だからこそ人間はずっと美しいものを求めて繁栄してきたのだろう。
発掘される縄文土器には縄の模様が器用に施されているし、古代から人々は体に穴を開けてまで装飾品をぶら下げたりしている。
生きるのに必要ではないそれらを大切に思う事こそ、何よりも人間らしさであり、それによって自分の中にあるどこか足りない部分を美しさが満たしてきてくれたのだろう。
さらに、美しさは強さでもある。
難解かつ直感的な「美」というものを表現できる人間には、自然と賛辞と権力が集まってきたのだろう。
美は常に、目に見えない力を秘めているのだ。
特に日本人は自然本来の美しさを感じる感性を持つ人が多いという話を聞いた事がある。
対称性や黄金比など、脳が美しいと感じやすい比率は存在するのだろうが、
そもそも西洋と東洋では自然観が全く違うらしい。
東洋では自然は神聖な物と捉え調和を重んじる考えがあり。
一方、西洋ではキリスト教の教えのもとに自然は人の手によって支配する物だと言う考えがあるそうだ。
自然観の地域差の通り、私が疲れを感じた時、見たくなるのは立派な建築よりも山の景色である。
自然の一糸乱れまくりな美しさをみていると、同時に自分がちっぽけな存在に思えてきて、気が楽になるのだ。
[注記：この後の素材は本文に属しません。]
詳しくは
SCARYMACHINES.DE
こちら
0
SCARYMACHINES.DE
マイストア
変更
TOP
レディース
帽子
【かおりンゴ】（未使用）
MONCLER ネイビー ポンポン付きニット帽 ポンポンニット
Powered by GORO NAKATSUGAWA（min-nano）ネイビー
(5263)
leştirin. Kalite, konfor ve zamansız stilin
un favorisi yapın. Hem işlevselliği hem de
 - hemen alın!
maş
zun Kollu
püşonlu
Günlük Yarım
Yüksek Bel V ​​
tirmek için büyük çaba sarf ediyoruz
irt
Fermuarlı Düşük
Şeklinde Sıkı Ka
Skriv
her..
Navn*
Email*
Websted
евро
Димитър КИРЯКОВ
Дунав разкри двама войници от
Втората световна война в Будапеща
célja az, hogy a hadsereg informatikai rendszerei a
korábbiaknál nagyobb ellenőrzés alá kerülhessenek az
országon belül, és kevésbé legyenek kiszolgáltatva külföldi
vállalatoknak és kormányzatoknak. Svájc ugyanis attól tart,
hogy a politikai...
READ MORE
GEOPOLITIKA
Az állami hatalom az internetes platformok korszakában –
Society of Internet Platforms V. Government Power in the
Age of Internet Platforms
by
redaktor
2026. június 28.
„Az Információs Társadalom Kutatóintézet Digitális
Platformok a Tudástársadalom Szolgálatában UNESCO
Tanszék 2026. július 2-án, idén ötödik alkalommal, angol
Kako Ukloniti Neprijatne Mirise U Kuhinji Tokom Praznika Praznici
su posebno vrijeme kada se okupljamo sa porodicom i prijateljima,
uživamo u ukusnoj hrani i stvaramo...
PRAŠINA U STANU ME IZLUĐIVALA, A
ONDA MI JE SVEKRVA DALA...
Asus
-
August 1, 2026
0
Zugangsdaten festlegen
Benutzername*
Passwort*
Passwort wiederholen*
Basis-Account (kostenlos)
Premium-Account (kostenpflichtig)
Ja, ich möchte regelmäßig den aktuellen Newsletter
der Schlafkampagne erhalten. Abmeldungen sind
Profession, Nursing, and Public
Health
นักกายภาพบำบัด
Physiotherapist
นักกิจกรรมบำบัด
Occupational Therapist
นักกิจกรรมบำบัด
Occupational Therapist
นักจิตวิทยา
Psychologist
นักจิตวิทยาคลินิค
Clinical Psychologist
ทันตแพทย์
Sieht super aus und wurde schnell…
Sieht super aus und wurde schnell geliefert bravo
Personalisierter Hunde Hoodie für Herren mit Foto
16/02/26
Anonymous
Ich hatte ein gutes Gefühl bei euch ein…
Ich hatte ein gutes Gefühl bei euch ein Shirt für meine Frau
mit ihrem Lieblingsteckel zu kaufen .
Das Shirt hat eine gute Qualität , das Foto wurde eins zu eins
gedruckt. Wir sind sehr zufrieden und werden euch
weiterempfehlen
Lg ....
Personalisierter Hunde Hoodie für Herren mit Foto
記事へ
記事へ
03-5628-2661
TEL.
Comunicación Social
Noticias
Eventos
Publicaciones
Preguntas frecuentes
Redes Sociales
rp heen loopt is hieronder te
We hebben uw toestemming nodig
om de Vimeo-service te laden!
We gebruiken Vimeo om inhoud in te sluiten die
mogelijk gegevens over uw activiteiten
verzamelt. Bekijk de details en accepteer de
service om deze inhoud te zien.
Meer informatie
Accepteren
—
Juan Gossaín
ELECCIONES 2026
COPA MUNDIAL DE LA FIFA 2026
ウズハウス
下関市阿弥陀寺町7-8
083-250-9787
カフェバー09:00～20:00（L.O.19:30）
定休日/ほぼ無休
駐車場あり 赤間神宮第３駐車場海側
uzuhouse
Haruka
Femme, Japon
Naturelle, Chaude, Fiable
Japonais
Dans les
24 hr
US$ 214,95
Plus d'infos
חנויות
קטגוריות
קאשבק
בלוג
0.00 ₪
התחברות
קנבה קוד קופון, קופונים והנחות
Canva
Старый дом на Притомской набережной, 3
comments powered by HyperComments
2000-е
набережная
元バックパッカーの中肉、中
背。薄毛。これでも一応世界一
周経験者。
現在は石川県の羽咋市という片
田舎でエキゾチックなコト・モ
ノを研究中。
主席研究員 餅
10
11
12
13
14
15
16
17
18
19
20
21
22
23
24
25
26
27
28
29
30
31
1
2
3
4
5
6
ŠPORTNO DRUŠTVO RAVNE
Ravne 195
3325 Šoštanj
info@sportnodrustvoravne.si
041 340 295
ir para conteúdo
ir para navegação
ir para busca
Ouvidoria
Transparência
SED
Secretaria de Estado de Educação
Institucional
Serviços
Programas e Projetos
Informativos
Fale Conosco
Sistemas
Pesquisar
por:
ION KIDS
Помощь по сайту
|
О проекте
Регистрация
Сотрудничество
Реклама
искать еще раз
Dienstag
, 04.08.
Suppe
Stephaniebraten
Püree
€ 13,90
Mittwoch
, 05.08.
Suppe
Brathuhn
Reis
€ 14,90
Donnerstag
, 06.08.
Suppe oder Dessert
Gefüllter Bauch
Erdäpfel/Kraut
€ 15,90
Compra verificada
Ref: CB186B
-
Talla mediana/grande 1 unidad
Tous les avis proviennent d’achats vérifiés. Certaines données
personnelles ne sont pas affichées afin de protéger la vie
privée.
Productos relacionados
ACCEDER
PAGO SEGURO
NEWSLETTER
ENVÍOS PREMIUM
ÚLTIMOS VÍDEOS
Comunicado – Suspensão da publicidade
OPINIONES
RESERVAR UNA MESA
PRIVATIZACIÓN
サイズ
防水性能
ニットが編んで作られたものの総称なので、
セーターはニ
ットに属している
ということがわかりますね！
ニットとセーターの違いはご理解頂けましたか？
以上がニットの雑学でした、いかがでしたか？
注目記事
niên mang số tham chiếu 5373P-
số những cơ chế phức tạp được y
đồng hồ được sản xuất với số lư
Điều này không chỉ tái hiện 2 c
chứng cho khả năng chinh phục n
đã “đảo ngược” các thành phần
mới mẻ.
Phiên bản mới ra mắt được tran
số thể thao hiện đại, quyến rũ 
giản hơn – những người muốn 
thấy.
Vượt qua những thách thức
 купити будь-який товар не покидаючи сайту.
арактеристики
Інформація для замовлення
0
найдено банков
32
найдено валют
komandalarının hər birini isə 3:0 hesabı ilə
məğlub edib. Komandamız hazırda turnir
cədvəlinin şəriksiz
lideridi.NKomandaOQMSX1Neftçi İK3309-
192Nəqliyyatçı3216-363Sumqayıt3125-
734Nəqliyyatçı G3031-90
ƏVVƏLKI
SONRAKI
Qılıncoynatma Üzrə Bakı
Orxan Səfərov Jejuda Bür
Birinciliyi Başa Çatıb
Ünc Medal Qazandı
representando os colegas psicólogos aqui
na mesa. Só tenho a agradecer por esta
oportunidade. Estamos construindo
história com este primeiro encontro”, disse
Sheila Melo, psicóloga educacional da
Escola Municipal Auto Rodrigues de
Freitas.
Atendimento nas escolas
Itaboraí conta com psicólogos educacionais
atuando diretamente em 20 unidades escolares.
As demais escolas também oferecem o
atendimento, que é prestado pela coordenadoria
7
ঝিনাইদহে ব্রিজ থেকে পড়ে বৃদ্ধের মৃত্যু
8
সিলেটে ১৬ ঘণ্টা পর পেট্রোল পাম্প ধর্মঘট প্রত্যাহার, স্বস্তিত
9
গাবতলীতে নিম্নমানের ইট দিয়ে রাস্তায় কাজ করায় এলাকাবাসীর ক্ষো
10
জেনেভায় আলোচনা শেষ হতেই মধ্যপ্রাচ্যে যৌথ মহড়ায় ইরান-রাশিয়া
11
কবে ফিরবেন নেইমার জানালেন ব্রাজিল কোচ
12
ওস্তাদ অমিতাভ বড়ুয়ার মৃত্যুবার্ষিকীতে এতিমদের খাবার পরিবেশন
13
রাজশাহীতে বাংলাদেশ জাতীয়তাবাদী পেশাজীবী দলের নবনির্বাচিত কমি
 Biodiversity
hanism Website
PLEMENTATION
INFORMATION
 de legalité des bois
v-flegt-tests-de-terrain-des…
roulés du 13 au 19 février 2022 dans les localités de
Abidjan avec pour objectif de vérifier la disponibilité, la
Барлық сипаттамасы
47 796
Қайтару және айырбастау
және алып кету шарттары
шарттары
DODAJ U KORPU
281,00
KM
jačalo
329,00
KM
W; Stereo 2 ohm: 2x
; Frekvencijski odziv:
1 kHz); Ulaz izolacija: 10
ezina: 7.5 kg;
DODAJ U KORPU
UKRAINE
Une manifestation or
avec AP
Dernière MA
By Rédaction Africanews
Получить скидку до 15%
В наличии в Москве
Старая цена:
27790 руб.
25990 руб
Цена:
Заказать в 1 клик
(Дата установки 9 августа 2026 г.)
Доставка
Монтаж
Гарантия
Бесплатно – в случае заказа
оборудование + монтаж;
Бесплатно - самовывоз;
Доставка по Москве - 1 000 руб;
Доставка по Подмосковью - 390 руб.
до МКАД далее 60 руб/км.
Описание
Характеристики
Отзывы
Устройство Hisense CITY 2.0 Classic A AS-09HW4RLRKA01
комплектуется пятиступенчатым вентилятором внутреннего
目の前に広がる雄大な景色は、美しさと同時に少しの畏怖を感じさせる。
そしてその美しさにはどこか怖さが混じり合っているのだ。
ただそこに立っている木々は、生命のシンプルさを感じさせ、私の堂々巡りだった思考にストップをかける。
この自然が感じさせる「途方もなさ」は、私が日々向き合う役者の仕事とよく似ていると思う。
正解がない中で、役として感じる自分自身の感情がわからなくなってしまう時、私は山奥で右も左もわからなくなってしまった遭難者のように迷い留まる。
しかし、空想の世界を生きる実感を見出した時の高揚感は何者にも変え難いのだ。
舞台上や森の中で感じる、今自分が生きていることへの当たり前じゃなさは、自分自身が生きているという圧倒的事実と食い違って、不安な気持ちになる。
しかし、その歪な違和感は何よりも私に生の実感を感じさせてくれるのだ。